Tarihçilik erdemi yanında, felsefe tarihçisinin felsefe ile donatılmış olması kadar doğal bir şey yoktur. Bu bir kuralın istisnasız geçerli olduğunu açığa vurur: Her varlık alanının tarihçisi, o varlık alanının yabancısı olmamalıdır (Uygur 1971, 159). Alana yabancı kişilerin o konunun tarihini yazmaları, her zaman güvensizlik yaratmaktadır. Ancak felsefeden yetişmiş bir kişi, felsefenin tarihini yazabilir (Uygur 1971, 160). Uygur, felsefe tarihçisinin nitelikleri arasında önemli bir yere sahip olan felsefe anlayışını çeşitli yanlarıyla ele almıştır.
Uygur’a göre felsefe, kendi kendini belirler. Bu, felsefe tarihi sözünün her iki anlamı içinde doğrudur. Felsefe tarihi sözünde, ağırlıklı olan felsefedir (Uygur 1971, 160). Asıl işi felsefede toplanan felsefe tarihçisinin, tarihçilik ödevini yerine getirebilmesi için, nasıl bir felsefe anlayışı olmalıdır? Başka türlü söylendikte, felsefe tarihçisi, felsefeden ne anlamalıdır ki felsefenin tarihini doğru olarak yazabilsin? Bu sorunun cevabı ilk bakışta kolaymış gibi gözükse de gerçekte öyle değildir. Felsefe tarihi, felsefenin ne ise o şekilde ortaya koyması gerektiğinin bilincinde olmakla birlikte, felsefenin ne olduğu tartışmalı olduğundan, felsefe tarihçisinin durumu kolay değildir. Dolayısıyla tarihçi felsefeden ne anlıyorsa, felsefenin geçmişinde de ona yönelecektir (Uygur 1971, 160-161). Bu tavırda çok çeşitli ve birbirleriyle uyuşmayan felsefe tarihlerinin ortaya çıkmasına neden olmaktadır. Öyleyse hangi felsefe anlayışı felsefenin yapısına uygundur? Ya da hangi anlayış en doğru felsefe anlayışıdır? (Uygur 1971, 161). Uygur’a göre felsefeden ancak filozof anlar; çünkü o felsefeyi yapar; en doğru felsefe anlayışı filozofun felsefeyle uğraşmada sağladığı anlayıştır (Uygur 1971, 161).

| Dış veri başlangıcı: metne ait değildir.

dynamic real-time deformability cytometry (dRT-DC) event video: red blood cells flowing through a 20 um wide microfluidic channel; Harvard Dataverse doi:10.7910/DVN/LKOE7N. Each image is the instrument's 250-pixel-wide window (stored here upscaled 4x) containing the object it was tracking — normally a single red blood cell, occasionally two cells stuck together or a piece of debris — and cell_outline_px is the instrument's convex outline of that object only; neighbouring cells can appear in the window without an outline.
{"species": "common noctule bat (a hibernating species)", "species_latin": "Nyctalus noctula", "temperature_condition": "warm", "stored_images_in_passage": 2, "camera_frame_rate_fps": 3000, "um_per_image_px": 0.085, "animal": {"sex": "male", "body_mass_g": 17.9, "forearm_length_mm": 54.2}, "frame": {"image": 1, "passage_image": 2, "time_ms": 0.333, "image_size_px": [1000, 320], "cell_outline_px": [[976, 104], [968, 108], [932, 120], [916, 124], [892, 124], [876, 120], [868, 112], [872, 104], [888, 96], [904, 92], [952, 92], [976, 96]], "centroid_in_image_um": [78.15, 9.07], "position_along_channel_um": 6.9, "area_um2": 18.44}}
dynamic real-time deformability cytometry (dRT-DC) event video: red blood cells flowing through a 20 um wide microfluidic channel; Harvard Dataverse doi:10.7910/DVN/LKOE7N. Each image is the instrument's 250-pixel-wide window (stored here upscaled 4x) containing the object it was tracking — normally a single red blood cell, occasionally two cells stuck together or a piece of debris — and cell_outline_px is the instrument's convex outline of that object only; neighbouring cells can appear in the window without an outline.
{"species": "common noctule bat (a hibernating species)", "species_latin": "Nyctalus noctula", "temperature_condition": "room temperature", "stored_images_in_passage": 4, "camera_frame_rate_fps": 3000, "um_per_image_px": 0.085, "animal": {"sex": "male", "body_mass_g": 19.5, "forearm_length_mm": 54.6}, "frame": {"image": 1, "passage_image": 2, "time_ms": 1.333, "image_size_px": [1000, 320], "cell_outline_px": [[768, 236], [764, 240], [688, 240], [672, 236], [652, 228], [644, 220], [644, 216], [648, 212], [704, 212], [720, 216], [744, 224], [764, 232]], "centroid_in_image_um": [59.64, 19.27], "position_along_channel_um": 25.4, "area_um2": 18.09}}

Ödevini hakkıyla yerine getirmesi için, felsefe tarihçisinin filozof olması gerekir. Filozof olmayan bir felsefe tarihçisi, felsefeyle kurabileceği bütün başka ilgilere rağmen, felsefenin işleyişi üzerinde, -bu işleyişe katılmadığından-, tam bir anlayışa erişemeyecektir. Böyle bir anlayışla donatılmayınca da, geçmişteki felsefeyi felsefe olarak kavramayı; olanca girdi çıktısıyla görüp gözden geçirmeyi; iç içe dolanan sorunlar ile bunları çözmek için girişilen çeşitli denemeleri başarıyla incelemeyi ummamalıdır kimse (Uygur 1971, 161-162). Felsefe anlayışına filozof sahip olduğundan, felsefe tarihçiliğini de filozofun yapması gerekmektedir. Uygur’a göre filozofluk ile felsefe tarihçiliği iki ayrı uğraşı değildir. Bunlar birbirlerini gerektirmektedirler (Uygur 1971, 163). Filozofun felsefe tarihiyle uğraşması, mesleğin geçmişine yönelen düpedüz bir tarih merakıyla açıklanmaz. Böylesine bir merak filozofun felsefe tarihçisi olmasını gerektirmez. Söz konusu olan filozofun felsefe tarihindeki etkisidir (Uygur 1971, 163-164). Filozofun filozofluğu, felsefede gerçekleştirdikleriyle ölçülür (Uygur 1971, 164).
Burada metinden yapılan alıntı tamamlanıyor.